**Dataset entries**
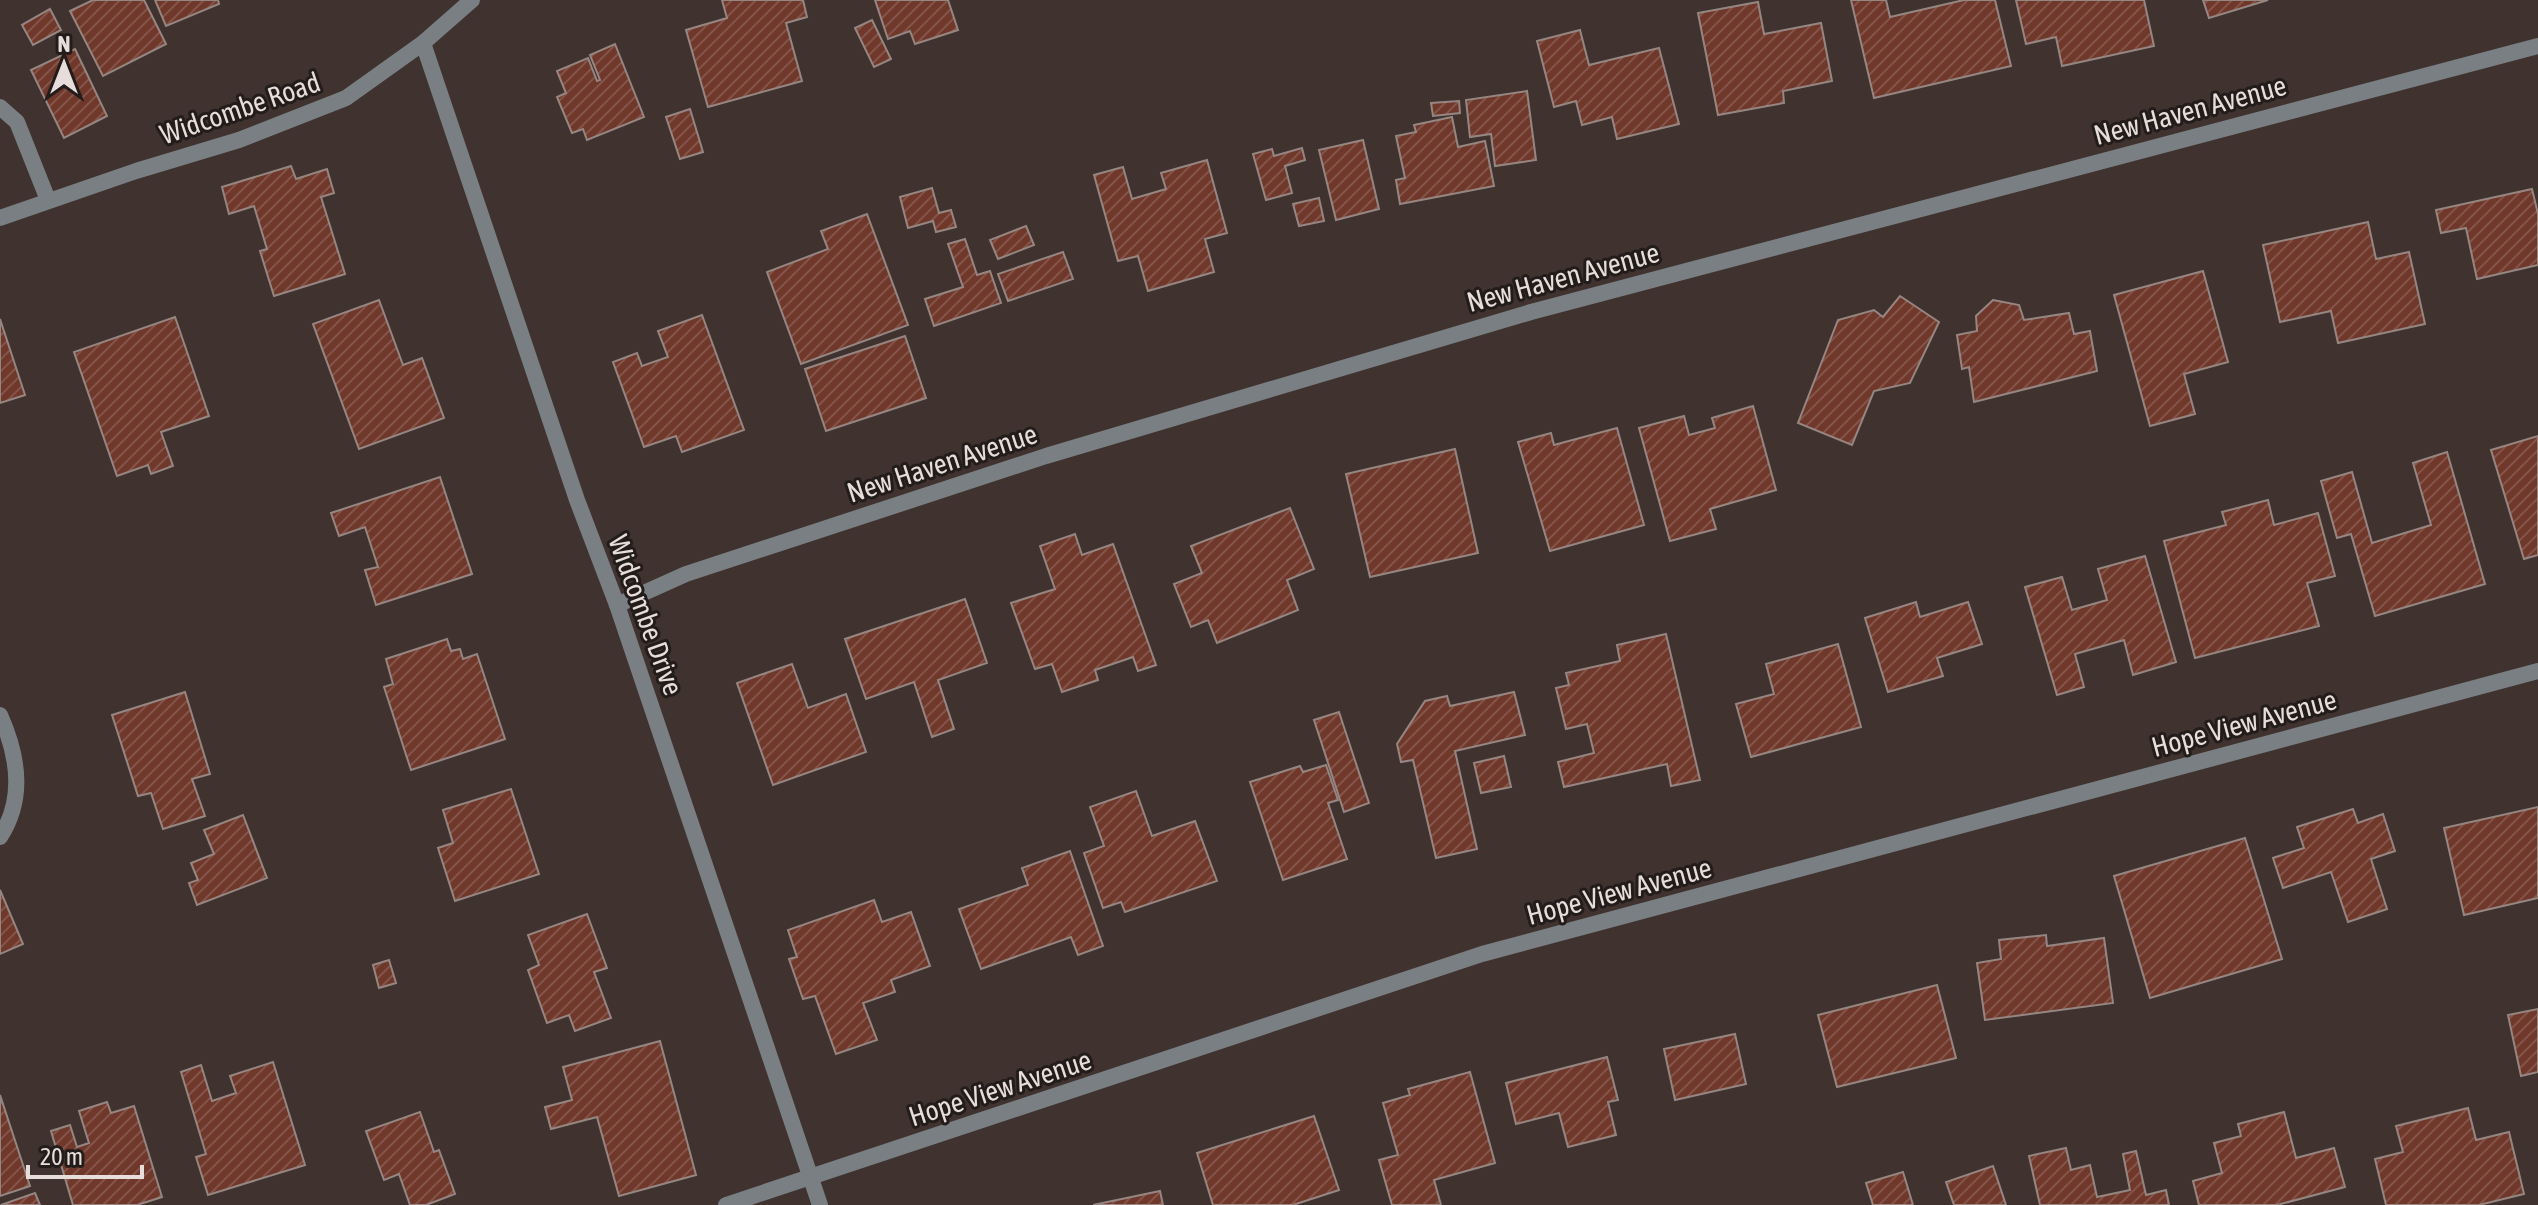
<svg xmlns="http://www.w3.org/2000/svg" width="2538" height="1205" viewBox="0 0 2538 1205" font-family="'Asap Condensed',sans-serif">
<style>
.building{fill:url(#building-hatch);stroke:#968682;stroke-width:2}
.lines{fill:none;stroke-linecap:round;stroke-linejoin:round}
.minor{stroke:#797f83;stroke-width:16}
.tertiary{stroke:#797f83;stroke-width:16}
.labels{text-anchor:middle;stroke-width:6;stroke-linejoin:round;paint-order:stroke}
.street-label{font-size:28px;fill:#e7dddb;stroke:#221c1a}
</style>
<defs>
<pattern id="building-hatch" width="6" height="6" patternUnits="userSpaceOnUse" patternTransform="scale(2)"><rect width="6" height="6" fill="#70372b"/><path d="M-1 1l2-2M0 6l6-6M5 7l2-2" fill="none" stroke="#845449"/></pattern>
</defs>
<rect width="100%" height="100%" fill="#40322f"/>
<g class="building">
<polygon points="93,0 144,0 166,44 103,76 70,11"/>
<polygon points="155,0 218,0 219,4 166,26"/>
<polygon points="722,0 803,0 807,17 786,23 802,81 708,107 686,30 727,18"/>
<polygon points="875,0 948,0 958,30 915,44 910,31 888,39"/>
<polygon points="1851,0 1886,0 1890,17 1964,0 1995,0 2011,66 1874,98"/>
<polygon points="2016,0 2144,0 2154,46 2062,66 2056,37 2026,44"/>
<polygon points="2203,0 2268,0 2209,18"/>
<polygon points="1758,2 1764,34 1821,23 1832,81 1783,91 1784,103 1718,115 1698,13"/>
<polygon points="50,9 61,30 33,45 22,25"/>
<polygon points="872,20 891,59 874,67 855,28"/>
<polygon points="1580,30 1589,65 1659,48 1679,124 1617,139 1612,117 1582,125 1576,101 1554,107 1537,41"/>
<polygon points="615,44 644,117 587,140 583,129 572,133 557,97 566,93 557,71 588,58 597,81 600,80 590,55"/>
<polygon points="75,49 107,116 64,138 31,70"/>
<polygon points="1527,91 1536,160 1495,166 1491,134 1470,137 1466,100"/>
<polygon points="1459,101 1460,113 1433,116 1431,103"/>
<polygon points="690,109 703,152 680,159 666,117"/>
<polygon points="1452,117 1458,147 1485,141 1494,186 1400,204 1396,180 1405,178 1396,136 1416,132 1414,125"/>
<polygon points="1363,140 1379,209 1336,220 1319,150"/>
<polygon points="1302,148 1305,160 1285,166 1292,193 1266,200 1253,154 1272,149 1274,156"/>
<polygon points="1207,160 1227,233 1205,239 1214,272 1148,291 1138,256 1118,261 1094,175 1123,167 1132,199 1166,189 1161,173"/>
<polygon points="291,166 296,179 327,169 334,193 321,197 345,274 274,296 260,251 267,249 254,206 229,214 222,187"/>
<polygon points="932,188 939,213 951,210 956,227 936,232 933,221 908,228 900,197"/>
<polygon points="2532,189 2538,214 2538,265 2477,279 2466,228 2441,233 2436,210"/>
<polygon points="1319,198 1324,221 1299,226 1293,204"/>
<polygon points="867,214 908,325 801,364 767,272 828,249 821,231"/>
<polygon points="2368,222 2376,259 2409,252 2425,324 2338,343 2331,311 2280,322 2263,245"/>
<polygon points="1026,226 1034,245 998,259 990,240"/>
<polygon points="965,239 977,275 990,271 1001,303 934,326 925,299 963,287 948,244"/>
<polygon points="1063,252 1073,279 1008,301 998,274"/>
<polygon points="2203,271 2228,362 2184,374 2195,414 2150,426 2114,295"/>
<polygon points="1900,296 1939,322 1910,383 1874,391 1852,445 1798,423 1838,320 1874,310 1883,317"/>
<polygon points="379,300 403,365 422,358 444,418 359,449 313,324"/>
<polygon points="1993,300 2019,305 2024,320 2069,313 2074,334 2090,331 2097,371 1974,402 1969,367 1962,369 1957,335 1977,331 1976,316"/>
<polygon points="702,315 744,430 682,452 676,436 644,447 613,362 637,353 642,366 668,357 658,331"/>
<polygon points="175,317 209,416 161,432 173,466 151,474 148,465 117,476 74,352"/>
<polygon points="0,319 25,395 0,403"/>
<polygon points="905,336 926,398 826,431 805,369"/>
<polygon points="1753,406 1776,490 1710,509 1716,529 1670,541 1639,428 1684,416 1689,435 1715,428 1712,418"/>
<polygon points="1617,428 1644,525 1550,551 1518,442 1551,433 1554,445"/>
<polygon points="2538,436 2538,555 2524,559 2491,450"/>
<polygon points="1455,449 1478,553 1370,577 1346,474"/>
<polygon points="2447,452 2485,584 2375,616 2351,534 2337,538 2321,481 2352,472 2372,543 2431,525 2413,463"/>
<polygon points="440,477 472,574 376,605 365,570 378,567 365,527 339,536 331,513"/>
<polygon points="2268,500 2274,525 2318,513 2335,576 2307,583 2319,626 2195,658 2164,541 2226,525 2222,512"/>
<polygon points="1290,508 1314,569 1287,580 1298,610 1217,643 1208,620 1191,627 1174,584 1202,573 1191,546"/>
<polygon points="1075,534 1082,555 1113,544 1156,665 1138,671 1133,657 1095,670 1098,680 1062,692 1052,664 1035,669 1011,603 1055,589 1040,546"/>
<polygon points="2145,556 2176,662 2133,675 2124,640 2075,654 2084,687 2057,695 2025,587 2062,577 2072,610 2107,600 2098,569"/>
<polygon points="965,599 987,663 938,680 954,729 932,737 914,682 866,699 845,639"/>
<polygon points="1916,602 1920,617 1968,602 1982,644 1937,658 1943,676 1888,692 1865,618"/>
<polygon points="1666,634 1700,780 1671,786 1667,764 1564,787 1558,762 1594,753 1587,724 1566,729 1556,688 1569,685 1566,673 1620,661 1617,645"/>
<polygon points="447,639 451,651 460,649 463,659 477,654 505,739 411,770 384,687 393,684 386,659"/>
<polygon points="1838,644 1861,727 1751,757 1736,704 1774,694 1766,664"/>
<polygon points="792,664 808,708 846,694 866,752 773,785 737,683"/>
<polygon points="185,692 210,774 192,779 205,816 163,829 151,793 138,796 112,715"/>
<polygon points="1514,692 1525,735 1455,751 1477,849 1436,858 1413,760 1401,762 1397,744 1425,701 1447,696 1450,706"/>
<polygon points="1339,712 1369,803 1344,812 1314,720"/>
<polygon points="1504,756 1511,787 1481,793 1474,763"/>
<polygon points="1326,765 1338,800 1328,803 1347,859 1283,880 1250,782 1300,766 1303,772"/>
<polygon points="511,789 539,874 455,901 438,848 453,843 443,810"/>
<polygon points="1136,791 1152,836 1195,821 1217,881 1125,912 1121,902 1103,908 1084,853 1104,846 1090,807"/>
<polygon points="2538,807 2538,898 2464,915 2444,828"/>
<polygon points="2353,809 2358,823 2383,814 2395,851 2371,859 2387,909 2348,922 2331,872 2283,888 2273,858 2304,848 2297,827"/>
<polygon points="243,815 267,878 197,905 189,883 198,880 191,863 214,854 204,830"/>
<polygon points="2245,838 2282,959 2150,998 2114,876"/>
<polygon points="1070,851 1103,946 1078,955 1071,937 981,969 959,909 1028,885 1022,868"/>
<polygon points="0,890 23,944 0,954"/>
<polygon points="874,900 882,922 911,912 930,966 891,980 895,992 863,1003 877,1040 836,1054 815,996 803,999 789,959 797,957 788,930"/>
<polygon points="587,914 607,968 594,972 611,1018 575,1031 569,1015 547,1023 528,970 539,965 528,935"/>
<polygon points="2046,935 2047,946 2104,938 2113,1003 1985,1020 1977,963 2001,959 1999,940"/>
<polygon points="389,960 396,983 379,988 373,965"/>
<polygon points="1937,985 1956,1058 1837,1087 1818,1015"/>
<polygon points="2538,1009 2538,1072 2521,1076 2508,1015"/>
<polygon points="1735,1034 1746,1084 1675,1100 1664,1049"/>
<polygon points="660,1041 696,1175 619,1196 597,1117 551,1129 545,1107 572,1100 563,1067"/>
<polygon points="1607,1057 1618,1100 1608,1102 1616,1135 1568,1147 1559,1113 1516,1124 1506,1083"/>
<polygon points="273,1062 305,1165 208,1195 196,1157 206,1154 181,1072 201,1065 212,1101 236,1093 230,1076"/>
<polygon points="1470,1072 1495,1163 1434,1180 1441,1205 1392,1205 1379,1160 1398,1155 1383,1103 1410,1095 1408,1089"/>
<polygon points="0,1095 30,1186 0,1196"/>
<polygon points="107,1102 111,1113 134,1106 162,1197 137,1205 73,1205 51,1131 70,1125 77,1147 89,1143 79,1111"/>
<polygon points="2468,1108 2476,1140 2509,1132 2524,1194 2479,1205 2386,1205 2375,1159 2403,1152 2396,1126"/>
<polygon points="420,1112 434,1152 439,1150 455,1194 426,1205 410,1205 399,1174 384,1180 366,1131"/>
<polygon points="2284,1112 2296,1158 2334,1148 2345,1187 2277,1205 2199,1205 2193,1181 2222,1173 2214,1143 2241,1136 2238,1124"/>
<polygon points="1314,1116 1339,1190 1293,1205 1213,1205 1197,1153"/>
<polygon points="2066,1148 2071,1170 2090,1165 2097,1197 2130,1190 2123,1154 2136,1151 2146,1195 2166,1190 2169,1205 2040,1205 2029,1156"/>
<polygon points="1993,1166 2006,1205 1954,1205 1946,1182"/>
<polygon points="1903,1172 1913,1205 1873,1205 1866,1183"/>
<polygon points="1160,1191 1163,1205 1093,1205"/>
<polygon points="35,1193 40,1205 1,1205"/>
</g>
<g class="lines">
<g class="minor">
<polyline points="423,43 577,500 617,605 820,1205"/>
<polyline points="0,107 17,122 48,200"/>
<polyline points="617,605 686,574 1046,456 1531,312 2538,46"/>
<path d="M0,715C18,755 25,799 0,837"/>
<polyline points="726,1205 1482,954 2538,671"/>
</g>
<polyline class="tertiary" points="0,218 136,171 239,140 346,98 423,43 472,0"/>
</g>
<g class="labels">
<g class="street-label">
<text transform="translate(240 108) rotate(-19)" y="10">Widcombe Road</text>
<text transform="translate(2190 110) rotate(-15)" y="10">New Haven Avenue</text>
<text transform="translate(1563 277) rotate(-15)" y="10">New Haven Avenue</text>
<text transform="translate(942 463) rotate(-18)" y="10">New Haven Avenue</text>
<text transform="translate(646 615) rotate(70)" y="10">Widcombe Drive</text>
<text transform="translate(2244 723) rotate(-15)" y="10">Hope View Avenue</text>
<text transform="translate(1619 891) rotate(-15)" y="10">Hope View Avenue</text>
<text transform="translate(1000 1088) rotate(-18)" y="10">Hope View Avenue</text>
</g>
</g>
<g transform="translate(64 64)" stroke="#221c1a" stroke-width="6" paint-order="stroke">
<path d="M0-6L14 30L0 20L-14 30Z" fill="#e7dddb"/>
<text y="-12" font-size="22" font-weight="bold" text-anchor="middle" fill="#e7dddb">N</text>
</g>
<path d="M28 1165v12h114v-12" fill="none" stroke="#e7dddb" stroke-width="4"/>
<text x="40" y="1165" font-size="24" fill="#e7dddb" stroke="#221c1a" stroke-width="6" paint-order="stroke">20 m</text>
</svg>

**Task instructions**
Return, in full, every line of these entries that holds "lines".

**Problem solution**
.lines{fill:none;stroke-linecap:round;stroke-linejoin:round}
<g class="lines">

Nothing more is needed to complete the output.